(Data drawn from a collection)
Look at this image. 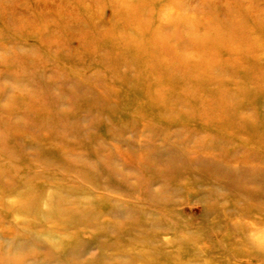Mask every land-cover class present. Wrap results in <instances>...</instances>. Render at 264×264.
Instances as JSON below:
<instances>
[{
  "label": "rangeland",
  "instance_id": "rangeland-1",
  "mask_svg": "<svg viewBox=\"0 0 264 264\" xmlns=\"http://www.w3.org/2000/svg\"><path fill=\"white\" fill-rule=\"evenodd\" d=\"M240 7L264 9V0H0V119L16 123L24 118L31 98L54 112L47 123L63 135L60 143L73 149L69 160L76 163V168L62 169L56 183L76 187V212L82 209L79 206L92 209L91 215L76 219L80 245L63 262L104 264L117 255L122 263L124 252L144 250L159 264H166L162 253L182 264H223L222 258L235 245L249 251L247 261L264 259L255 252L264 242V149L219 141L207 144L177 132L183 129L179 125H173L175 136L162 133L176 145L170 149L162 143L164 136L153 142L142 126V120H154L168 104L153 96L161 93L165 101H172L162 87L163 73L149 69L150 50L143 44L165 36L173 50L183 53L206 46L216 53L206 61L220 62L217 68L225 72L226 41L218 42L215 33L228 29L231 15L241 18L236 11ZM128 120L134 125L107 134L109 123L115 127ZM3 127L0 123V132ZM145 141L152 152L149 165L170 167L174 170L170 175L134 161L125 164L115 152L119 147L138 159ZM189 150L198 153L193 162L184 155ZM210 154L221 155L222 161ZM48 157L58 160L52 153ZM0 160L4 164L13 159L1 149ZM4 201L14 202L12 196ZM255 208L260 215L253 213ZM0 235L5 237L0 238L1 256L18 260L16 264L43 263L37 255L38 260L31 257L36 250L26 238ZM144 239L152 245H143ZM114 243L125 247L112 250ZM155 250L161 253L155 255Z\"/></svg>",
  "mask_w": 264,
  "mask_h": 264
},
{
  "label": "bare ground",
  "instance_id": "bare-ground-1",
  "mask_svg": "<svg viewBox=\"0 0 264 264\" xmlns=\"http://www.w3.org/2000/svg\"><path fill=\"white\" fill-rule=\"evenodd\" d=\"M236 11H240L241 18L237 13L231 15L228 29L224 33H215L218 42L226 41L224 43L226 65L224 64L223 68L225 72L218 70L217 65L220 62L206 61V58L211 60L208 57H215L216 54L214 50L206 46L183 53L173 50L172 46L167 44L165 36L153 38L143 44L144 48L147 47L150 50V53H147L150 63L152 62L149 69L152 73L159 71L163 73L166 79L162 87L172 95L171 102L168 99L165 101L163 94L157 91L158 93L155 94L160 93L159 96L155 95L152 98L155 101L158 100L160 104L168 103L166 108L159 111L154 116V120L152 117L142 120L143 129L153 136V142L161 140L159 136H164L162 143H168L171 134L175 136L173 125H179L183 129L177 132L188 137L196 136L207 144L219 141L227 145L234 143L241 147L248 146L246 148L248 150L250 148L264 149V56L261 53L263 51L261 45L264 46V9L240 7ZM250 33L256 34L255 37H252ZM218 38L221 40L219 41ZM212 39L216 41L214 37ZM228 40H231L229 44H227ZM139 49H141L140 45ZM145 80L142 83L148 91L150 84L147 79ZM260 93L263 96L252 101ZM152 98L150 105H153ZM38 100L33 98L29 100L27 108L24 109L25 117H18V122L11 123L10 119H0V123L4 126V130L0 132V150L7 149L13 159L4 164L0 160V228L2 229L0 232L14 238L16 236L26 238L36 250V253L32 252L31 257L36 258L37 255V258L43 260L42 264H67L63 260L76 251L78 243H76L74 227L76 219L91 215L92 209L88 206H79L82 209H77L76 212V192L78 191L76 187L56 183V179L58 180L62 174V169L76 168V163L69 160V156L72 157L74 151L67 150L61 145L63 135L56 132L54 125L47 123L48 119L53 120L55 113L43 109ZM255 102L259 103L255 104ZM152 121H159V125L155 127ZM162 124L164 126H161ZM124 125L133 126L134 123L128 120L117 124L121 128L113 127L109 123L106 126L107 134L112 135L115 130H122ZM164 132H168L166 134L169 137L162 134ZM167 145L170 149L176 147L172 143ZM149 146V143L145 141L138 159L134 154L130 157L126 152H122L119 147L115 148V152L122 159L124 158V162L133 163L134 161L143 165V168L154 167L157 172L159 166L157 167L156 164L151 166L148 163L152 154ZM48 153L58 156V160H50ZM197 154L190 150L184 153L191 162L194 160L192 158L198 156ZM210 156L216 158L217 162L222 161L219 154H210ZM15 159L21 160L22 163L17 164L18 161ZM38 167L44 171H38ZM84 168L85 165H83ZM52 169L56 170V173H52ZM149 169L142 172L144 176H147ZM159 171V174L168 176L174 170L166 167ZM152 174L157 175L154 170ZM11 196L14 202L6 204L4 199ZM42 204H45L44 210L41 208ZM257 210L255 208L253 213L260 215ZM13 217L22 220L21 224ZM47 223L53 226L50 227ZM68 233L70 234L68 238L56 241L55 238ZM0 238L5 237L0 235ZM45 239L48 242H43ZM143 242V245H152L146 239ZM235 246V249H230V252L222 258L225 264H231L232 261L237 264H264V259H257L254 263L247 261L249 251ZM124 247L123 244L114 243L111 249ZM256 248L255 252H260L264 257V242L260 241ZM153 253L158 255L161 251L155 250ZM181 253H178L177 257L180 258ZM161 255H164L166 264L183 263L167 253ZM122 257L125 261L121 263L117 255H111L104 264H136L137 262L159 264L148 259V253L144 250L133 253L124 252ZM16 262L19 263L18 260L11 261L0 255V264H16Z\"/></svg>",
  "mask_w": 264,
  "mask_h": 264
}]
</instances>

(Written request)
Collect each line of the listing above that contains the string "bare". Treat matches as case-sensitive.

(Final result)
  "label": "bare ground",
  "instance_id": "bare-ground-1",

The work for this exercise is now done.